Flock of Dimes - If You See Me, Say Yes

Album Review by Joe Goggins | 16 Sep 2016
Album title: If You See Me, Say Yes
Artist: Flock of Dimes
Label: Partisan Records
Release date: 23 Sep

In some respects, it seems a touch strange that Jenn Wasner should feel the need for a side project at all. It doesn’t seem as if she’s particularly constrained creatively in Wye Oak, who made one of the finest guitar records of the past decade in 2007’s Civilian and then promptly threw out the six-string and went all-out electropop for the glorious follow-up, Shriek. June’s surprise latest LP, Tween, struck a balance somewhere between the two, but all the while Wasner’s been recording and occasionally releasing online tracks under her Flock of Dimes pseudonym.

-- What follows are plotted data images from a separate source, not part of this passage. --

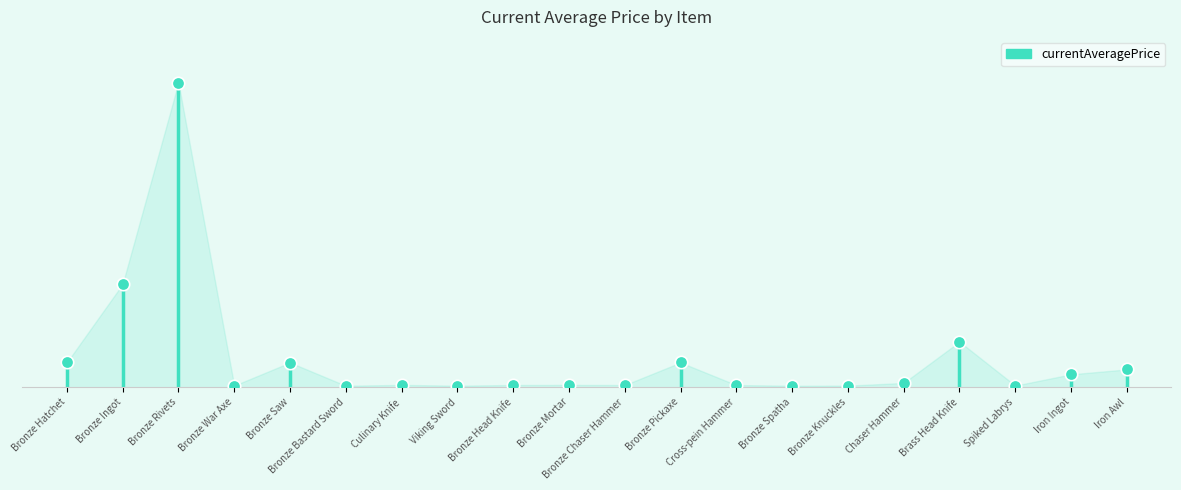

What is the change in value from Iron Ingot to Iron Awl?

+5393.0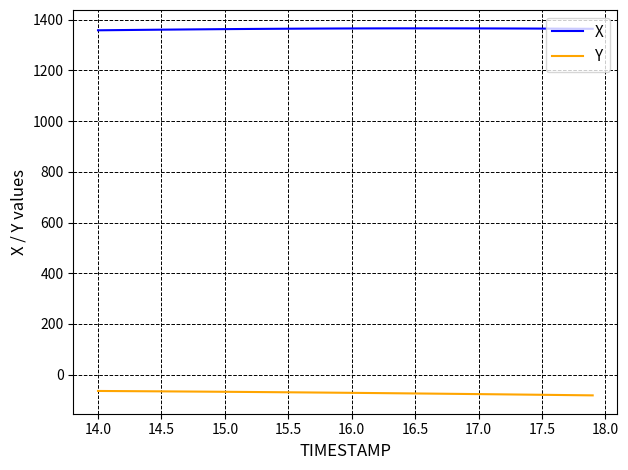

What is the smallest value displayed?

-82.1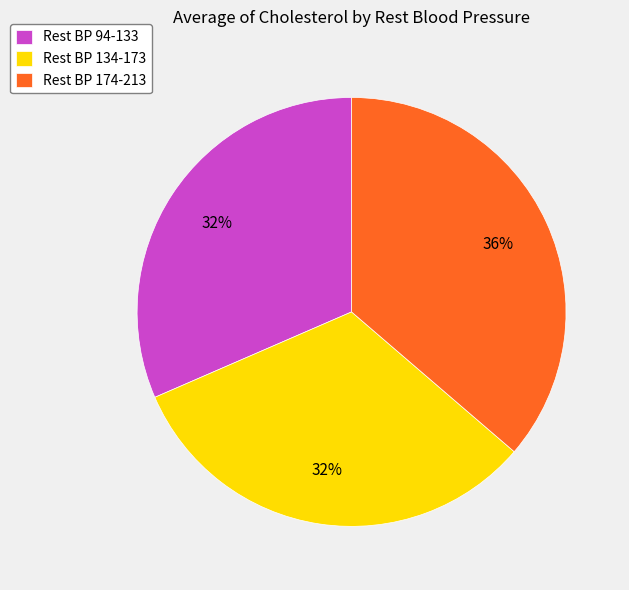

To the nearest percent, what is the combined percentage of Rest BP 174-213 and Rest BP 94-133?

68%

If You See Me, Say Yes is the out-and-out debut for the project, and kind of plays like a grab-bag of Wasner’s myriad off-kilter pop influences. Birthplace is the sort of sunny throwback that could have made it onto the latest Blood Orange album, You, The Vatican is all languid groove, and Flight channels Bat for Lashes, with floaty vocals over a bed of undulating synth. Wasner spoke frequently, around the release of Shriek, about the extent to which exhaustive touring had effectively rendered her unable to write on the guitar any more, but as on Tween, there’s evidence of it beginning to seep back into her work; the brooding Apparition has some lovely acoustic work. 

For the most part, though, Wasner is working with an electronic palette and it suits her down the ground; the clattering beat makes Everything Is Happening Today, for instance. Wasner’s ability to wrap her vocal melodies around her instrumentals allows her the sort of flexibility you need to be able to pull off this kind of experimental pop record, and the vision, too - by the time you reach closer ...To Have No Answer, with flashes of brass circling its swirling crescendo, you realise this is an album that’s been made with care and intelligence. The results are compelling.